Carriers Covet Googles Ad Revenue
5. Advertising is Google's domain
Google is unwilling to share the advertising revenue it generates from mobile phones. Of course, Google has no obligation to do so. But carriers believe that since Google's customers are accessing the Web with the help of their networks, they should see a return on some of the revenue Google is able to generate in that way. It's a tough sell. And carriers know they probably won't get what they want.
6. The retail landscape is changing
Carriers are having a tough time with Google's decision to sell its Nexus One smartphone on the Web. Historically, the mobile market has dictated that customers who want to buy phones need to do so at a carrier's store or through its Website. Moreover, those carriers won't offer an unlocked version, which would allow the customer to go to the carrier of his or her choosing. Google has. By doing so, the online giant has given users the ability to choose where they would like to take their desired phones. It's great for those consumers, but it's a scary prospect for carriers.

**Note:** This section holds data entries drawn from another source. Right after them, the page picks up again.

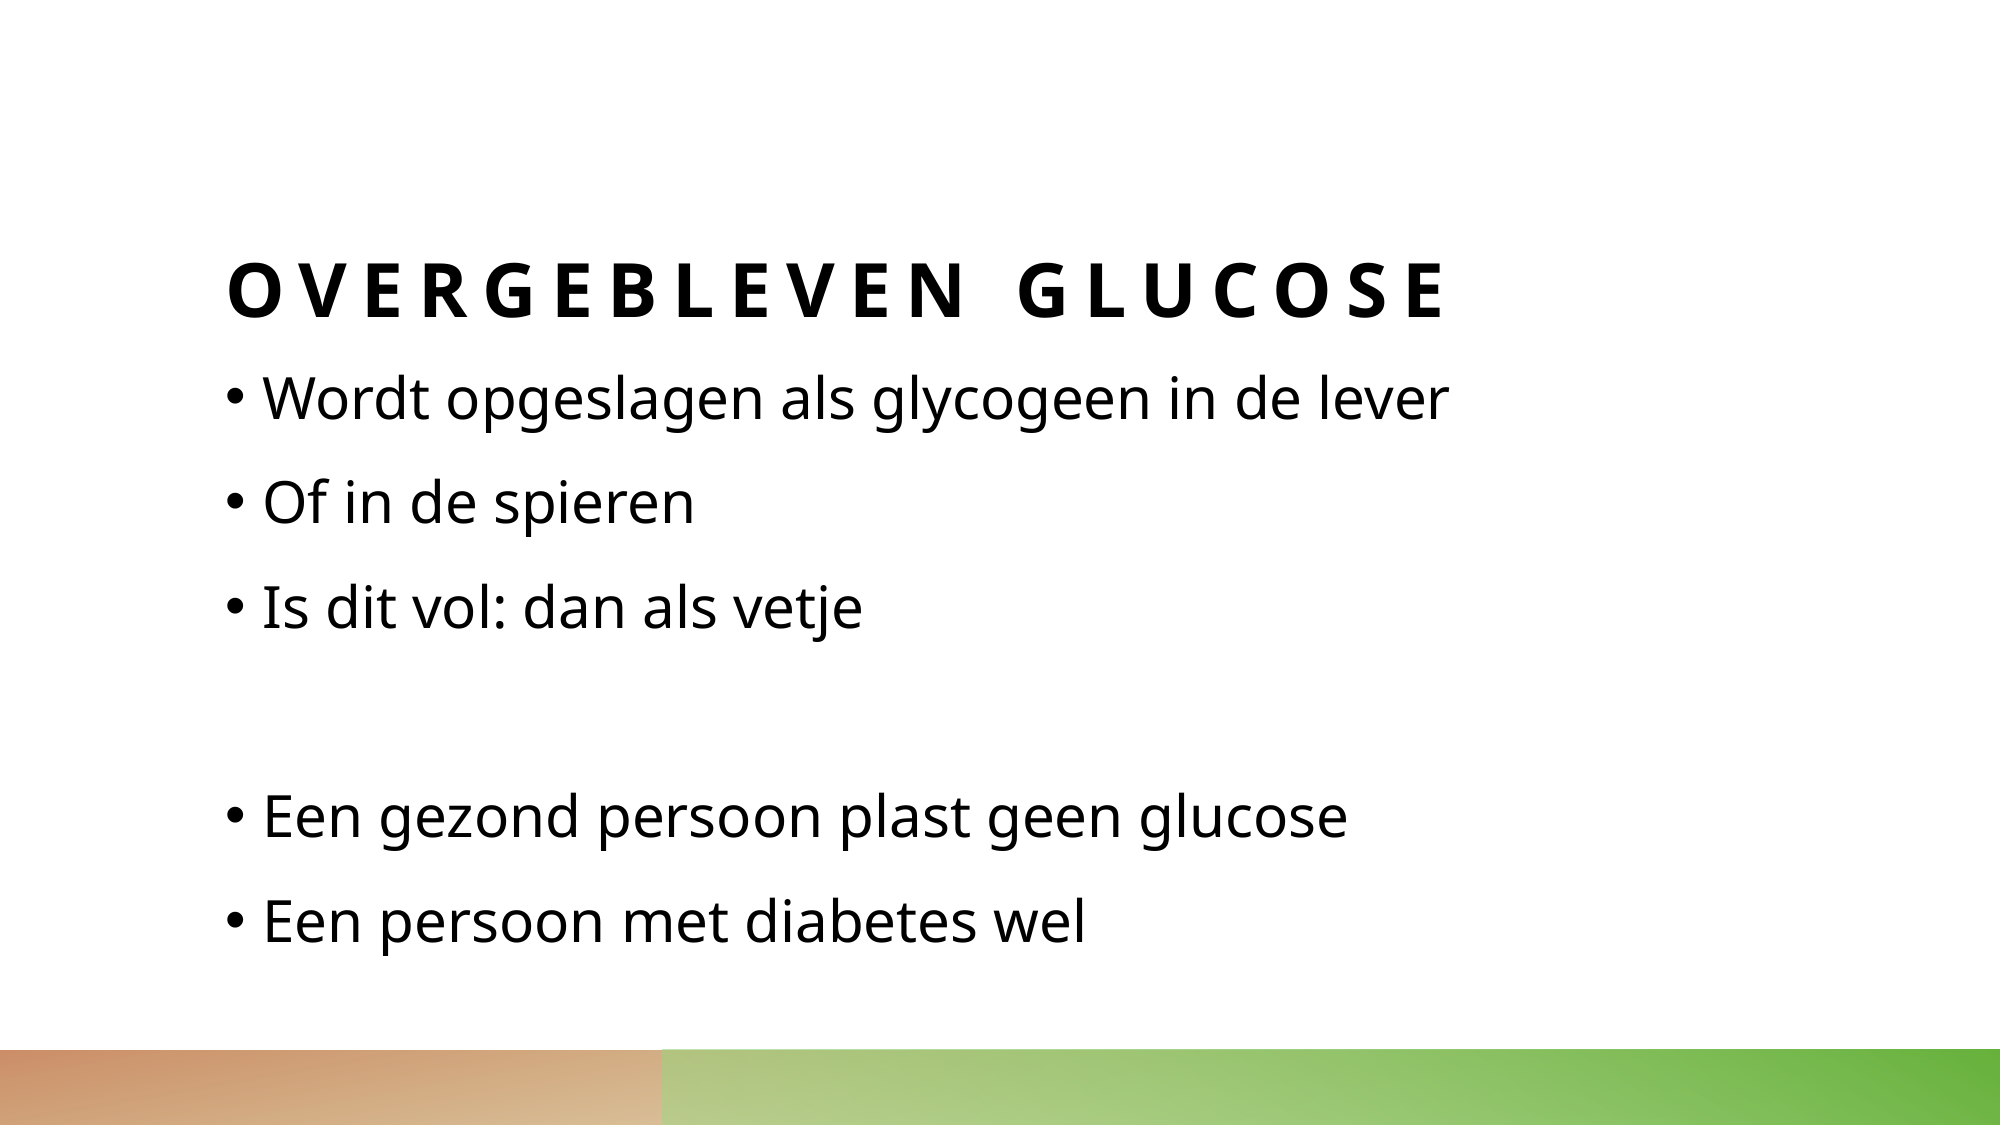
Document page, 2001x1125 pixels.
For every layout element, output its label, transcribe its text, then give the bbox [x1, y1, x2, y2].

title Overgebleven glucose [225, 130, 1905, 333]
list Wordt opgeslagen als glycogeen in de lever Of in de spieren Is dit vol: dan als vetje Een gezond persoon plast geen glucose Een persoon met diabetes wel [225, 346, 1905, 996]
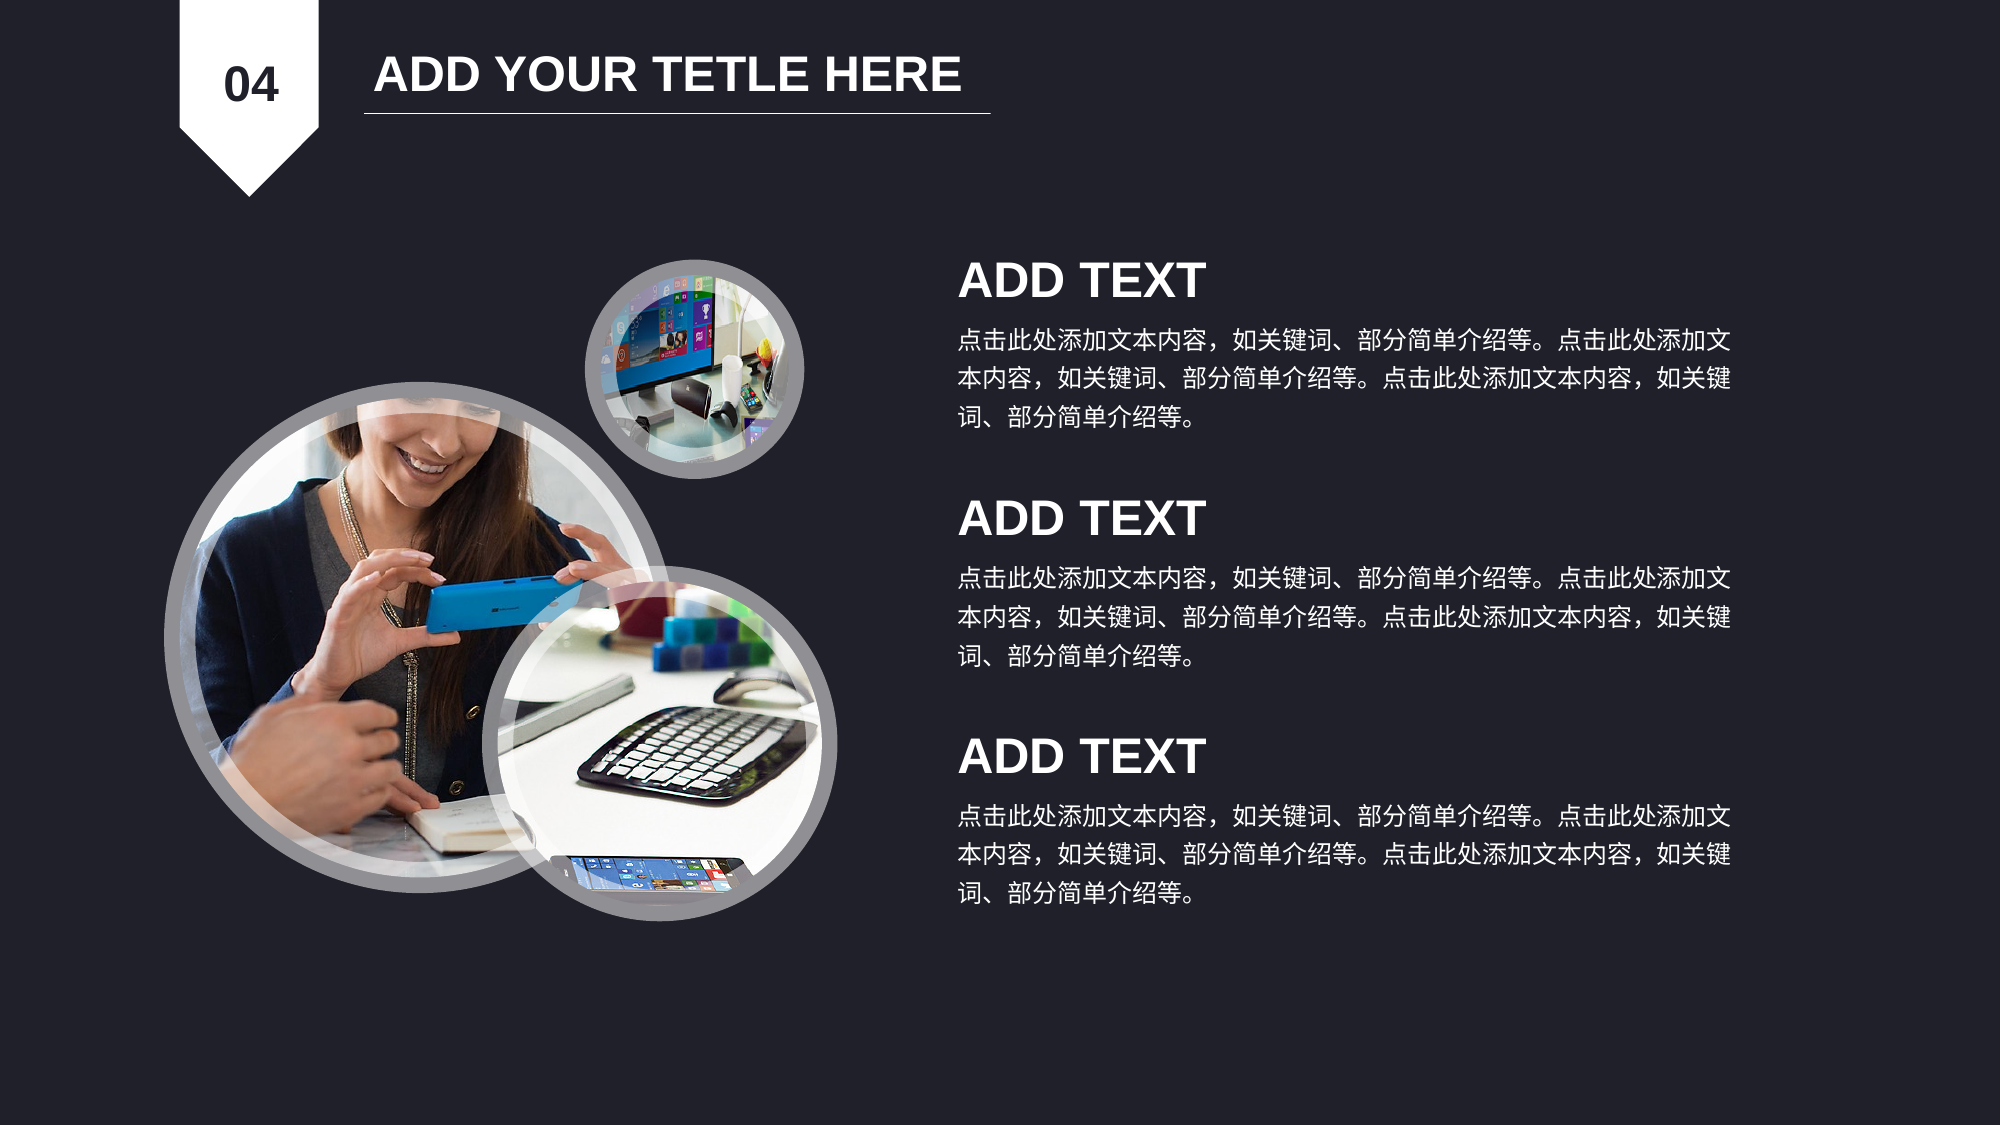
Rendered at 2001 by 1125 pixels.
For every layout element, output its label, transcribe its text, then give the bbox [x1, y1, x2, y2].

text_box ADD TEXT [942, 716, 1385, 783]
text_box [178, 396, 654, 879]
text_box 点击此处添加文本内容，如关键词、部分简单介绍等。点击此处添加文本内容，如关键词、部分简单介绍等。点击此处添加文本内容，如关键词、部分简单介绍等。 [942, 307, 1770, 440]
text_box 点击此处添加文本内容，如关键词、部分简单介绍等。点击此处添加文本内容，如关键词、部分简单介绍等。点击此处添加文本内容，如关键词、部分简单介绍等。 [942, 783, 1770, 916]
text_box [496, 580, 823, 907]
text_box ADD TEXT [942, 240, 1385, 307]
list 04 [208, 50, 309, 120]
text_box [599, 274, 790, 465]
list ADD YOUR TETLE HERE [358, 40, 984, 104]
text_box 点击此处添加文本内容，如关键词、部分简单介绍等。点击此处添加文本内容，如关键词、部分简单介绍等。点击此处添加文本内容，如关键词、部分简单介绍等。 [942, 545, 1770, 678]
text_box ADD TEXT [942, 478, 1385, 545]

Choice cuts into the mobile carrier's bottom line.
7. Google has begun network efforts
Google plans to offer a 1G-bps network to between 50,000 and 500,000 people around the United States in the coming years. And although that network is designed to compete with networks currently being offered by ISPs, it could cause some trouble for mobile carriers as well. If Google is able to make its network profitable, it might look into other areas where it could deliver Web connections to customers. That could come to mean ubiquitous WiFi services or maybe even an alternative to current mobile services. Carriers should be deeply concerned about Google's desire to become a network provider.
8. It doesn't want to share
Carriers are fully aware that Google hates to share any revenue that it generates. But what they're most concerned about is that it doesn't want to share, in general. Their business models are based on the idea of sharing. They sell a manufacturer's phone and then reap the revenue that phone generates in plans and other fees. In essence, the manufacturer is taken totally out of the equation after the initial sale of its devices. But Google is different. Its software generates advertising revenue that carriers can't touch. The more money Google makes, the more power it will wield. It's a scary proposition for carriers if they can't find a way to get some of that revenue for themselves.
9. Google's history repeats itself
Looking back, Google has a history of dominance. The company typically breaks into markets with something new and unique and capitalizes on every chance it gets. In many cases, that has helped it increase its influence to a point where the competition feels smothered. Carriers are worried that Google will follow the same strategy in the mobile space. They should be.
10. Time is running out
Carriers need to address their Google issues before it's too late. The longer carriers allow Google to run roughshod over the mobile market and significantly change things up, the sooner the company will revolutionize the way that industry operates. Of course, a revolutionized mobile industry would be good for customers, but for carriers, it could be disastrous.
In the meantime, keep a close eye on Google's interaction with mobile carriers. It should be fun to watch.